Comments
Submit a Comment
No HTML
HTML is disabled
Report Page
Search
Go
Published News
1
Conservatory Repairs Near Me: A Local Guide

TO-DO ITEM:
Copy out every line of the records above verbatim, in their original order.

WRITTEN SOLUTION:
Comments
Submit a Comment
No HTML
HTML is disabled
Report Page
Search
Go
Published News
1
Conservatory Repairs Near Me: A Local Guide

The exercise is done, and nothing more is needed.